Corrido a Encarnación Ortiz, «El Pachón»

 Autora: María Elena Solórzano Carbajal.

Voy a contarles señores de un hombre recio y cabal

es Encarnación, lo apodaron «El Pachón».

Nativo de San Felipe, estado de Guanajuato

nunca se supo la fecha cuando sus ojos se abrieron,

era excelente jinete, a las bestias dominaba,

hombre y caballo eran uno en las buenas y en las malas.

.

Primero fue bandolero, emboscaba diligencias,

se quedaba con la plata para ayudar a su gente.

Todo mundo le temía por ser audaz y valiente y

 en la mano el corazón, marchaba siempre de frente.

.

Se enlistó con los Insurgentes y empezaron las batallas,

se distinguió Encarnación por su entrega en el combate.

Le dieron misión de honor: combatir a los realistas,

en Meseta de Caballos funda el Fuerte de San Miguel,

después de cruento combate se refugian en el monte,

les cayeron los «gachupas» y a todos acribillaron.

.

El valiente Pachón, con su querido caballo

 se lanzó al despeñadero hasta el fondo del barranco.

Pudo sanar sus heridas para volver a pelear,

más tarde acepta el indulto para su hijo salvar.

Como un campesino más está labrando la tierra,

y… Anastacio Bustamante se lo lleva pa’ pelear.

.

Con bandera Trigarante de nueva cuenta

combate tomando las poblaciones cerca de la capital.

Azcapotzalco es testigo de varias escaramuzas.

Una sangrienta batalla se realizó en el lugar.

En el atrio de la iglesia trigarantes y realistas luchan

denodadamente pa’ la batalla ganar.

.

Bustamante les ordena a sus bravos capitanes

 salvaguardar el cañón para emprender retirada.

Encarnación con Arana quieren lanzar el cañón

cuando les llegan las balas al centro del corazón.

Al morir Encarnación como se mueren los hombres,

en todos los corazones enciende un gran furor.

.

Con renovado valor se lanzan contra realistas,

los trigarantes proclaman: «Ya ganamos el combate»

El diecinueve de agosto, mil ochocientos veintiuno,

murió Encarnación Ortiz, dio su sangre por la Patria.

.

En el atrio de la iglesia enterraron al «Pachón»

con otros hombres valientes, héroes de nuestra nación.

Se le rindieron honores como se lo merecía

una salva de fusiles le brindó el último adiós.

Vuela, vuela palomita y cuenta en todo lugar

aquí descansa el «Pachón» un héroe muy principal. ♦

_____

Citas

[1] Del náhuatl chinto, nalga corta, por la vestimenta de manta de algodón que usaban los campesinos del lugar.

[2] Datos publicados en el libro Un sepulcro para ellos de honor, de Margarita Martínez

Bibliografía:

Álvarez, Ignacio.
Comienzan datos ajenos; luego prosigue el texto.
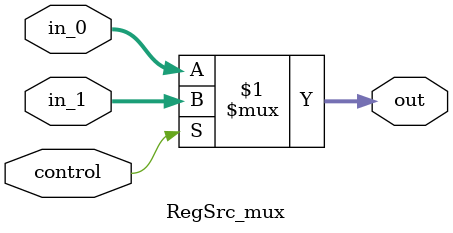
<source format=v>
module RegSrc_mux (
    input wire control,

    input wire[31:0] in_0, // sp - 0
    input wire[31:0] in_1, // instrução (rs) - 1

    output wire[31:0] out
);

    assign out = control ? in_1 : in_0;
endmodule

</source>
Estudios sobre la Historia de México, Tomo III, Imprenta Eco. México, 1876.

Nieto López, Rigoberto. Personajes ilustres de Azcapotzalco. Edición de autor. México, 2000.

Riva Palacio, Vicente. Julio Zárate. México a través de los Siglos. La Independencia de México, Tomo III. Editorial Cumbres. México, 1980. Urdapilleta Pérez, José Antonio. Solórzano, María Elena. Voces tepanecas, Tepanechtlanhyolli, capsulas históricas de Azcapotzalco Consejo de la Crónica de Azcapotzalco, México 2002.